“Vete pa’ tu país”

Hace más de quince años el trovador Jorge García me cantaba “solo por ti será que no me vaya. Tu cuerpo tiene forma de país”. Entonces, ya nos habían invitado a abandonar la isla cuando polemizábamos sobre algo con lo que no comulgábamos, cuando protestábamos por no estar de acuerdo. Entonces, ya nos habían mandado a regresar a nuestro país, bajo la fórmula unificadora de una cubanía que nos excluía siempre.

Hace dos semanas la historia se repitió para mi bebé y para mí. En “¿Seré una madre antivacunas?” dos lectoras (asumo su género por sus nombres, me disculpo si equivoco) me invitan nuevamente a irme, solo por hacerme una pregunta, por cuestionarme una realidad que vivo, y sin leerme bien.

“Múdate para un país que no vacune. Seguro no te será difícil”, me responde Yanet. “Puedes irte a vivir a otro país”, comenta Yemly.

---

> CONSIGNA 1:
Indica si cada afirmación coincide con el fragmento sobre «Vete pa’ tu país». Responde sí o no y cita las palabras exactas que lo deciden.
(a) Jorge García es trovador.
(b) Las dos lectoras comentaron un texto titulado «¿Seré una madre antivacunas?».
(c) Yemly le propone mudarse a un país que no vacune.
> CONSIGNA 2: Prosigue el fragmento sobre «Vete pa’ tu país» a partir de su última oración.

> MATERIAL EXTRAÍDO:
---

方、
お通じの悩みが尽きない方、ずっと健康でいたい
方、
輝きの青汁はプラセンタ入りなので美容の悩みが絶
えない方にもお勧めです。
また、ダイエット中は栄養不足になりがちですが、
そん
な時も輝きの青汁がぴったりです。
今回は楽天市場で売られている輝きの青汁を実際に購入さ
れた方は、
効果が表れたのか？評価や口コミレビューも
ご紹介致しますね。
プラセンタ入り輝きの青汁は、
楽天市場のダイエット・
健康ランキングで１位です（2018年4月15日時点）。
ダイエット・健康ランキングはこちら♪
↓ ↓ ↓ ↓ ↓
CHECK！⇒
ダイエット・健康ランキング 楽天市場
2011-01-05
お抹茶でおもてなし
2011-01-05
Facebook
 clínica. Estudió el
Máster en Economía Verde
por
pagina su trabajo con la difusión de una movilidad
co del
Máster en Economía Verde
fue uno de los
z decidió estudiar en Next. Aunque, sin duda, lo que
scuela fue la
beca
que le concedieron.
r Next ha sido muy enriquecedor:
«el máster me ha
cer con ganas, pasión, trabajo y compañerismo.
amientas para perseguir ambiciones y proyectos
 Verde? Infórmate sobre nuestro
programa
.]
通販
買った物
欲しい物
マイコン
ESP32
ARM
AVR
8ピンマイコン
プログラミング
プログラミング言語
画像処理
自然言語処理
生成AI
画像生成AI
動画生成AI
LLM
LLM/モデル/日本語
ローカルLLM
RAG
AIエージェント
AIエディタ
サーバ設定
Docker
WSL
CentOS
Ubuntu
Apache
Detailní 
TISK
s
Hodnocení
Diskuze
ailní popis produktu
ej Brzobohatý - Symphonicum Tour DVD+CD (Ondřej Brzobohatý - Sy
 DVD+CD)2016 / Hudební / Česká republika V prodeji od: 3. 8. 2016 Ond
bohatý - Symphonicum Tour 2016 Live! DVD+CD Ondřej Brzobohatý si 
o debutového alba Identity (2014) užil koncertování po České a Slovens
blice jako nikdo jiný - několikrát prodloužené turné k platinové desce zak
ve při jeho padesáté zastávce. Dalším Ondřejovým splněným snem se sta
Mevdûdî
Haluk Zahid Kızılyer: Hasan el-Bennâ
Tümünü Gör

---

> TU RESPUESTA 1:
(a) Sí: «el trovador Jorge García».
(b) Sí: «En “¿Seré una madre antivacunas?” dos lectoras».
(c) No: Yemly comenta «Puedes irte a vivir a otro país»; es Yanet quien escribe «Múdate para un país que no vacune».

> TU RESPUESTA 2:
Eso, sin contar los enojos de comentaristas que invitan a callar, censurar… mis criterios, mis dudas.

El lunes 27 de agosto, mientras hacía valer mis derechos de ser atendida sin iatrogenias por el Programa de Atención Materno Infantil (PAMI) de mi localidad, una vecina de la zona pretendía hacerme callar mis inconformidades. Le respondí: “Señora, usted no proteste, pero déjeme a mí, por favor”. A lo que, resuelta, me soltó: “Si no te gusta, vete pa’ tu país”.

A mis doctores les da risa porque para ellos tampoco cumplo el estereotipo de cubanía, aun cuando he vivido aquí 42 años, cuando poco más de la mitad los he trabajado aquí. Yo no solo no puedo reír, y lloro.

Mientras escribo esta columna, tocan a mi puerta con insistencia. Es la segunda vez en el día que alguien llama en nombre de campañas epidemiológicas. Esta vez es el inspector municipal del primer joven del ejército movilizado en la lucha contra el dengue. Ahora llegan 4 y me tratan como criminal solo por no poder atenderlos. Soy multada con 50 pesos cubanos, por resistirme una vez.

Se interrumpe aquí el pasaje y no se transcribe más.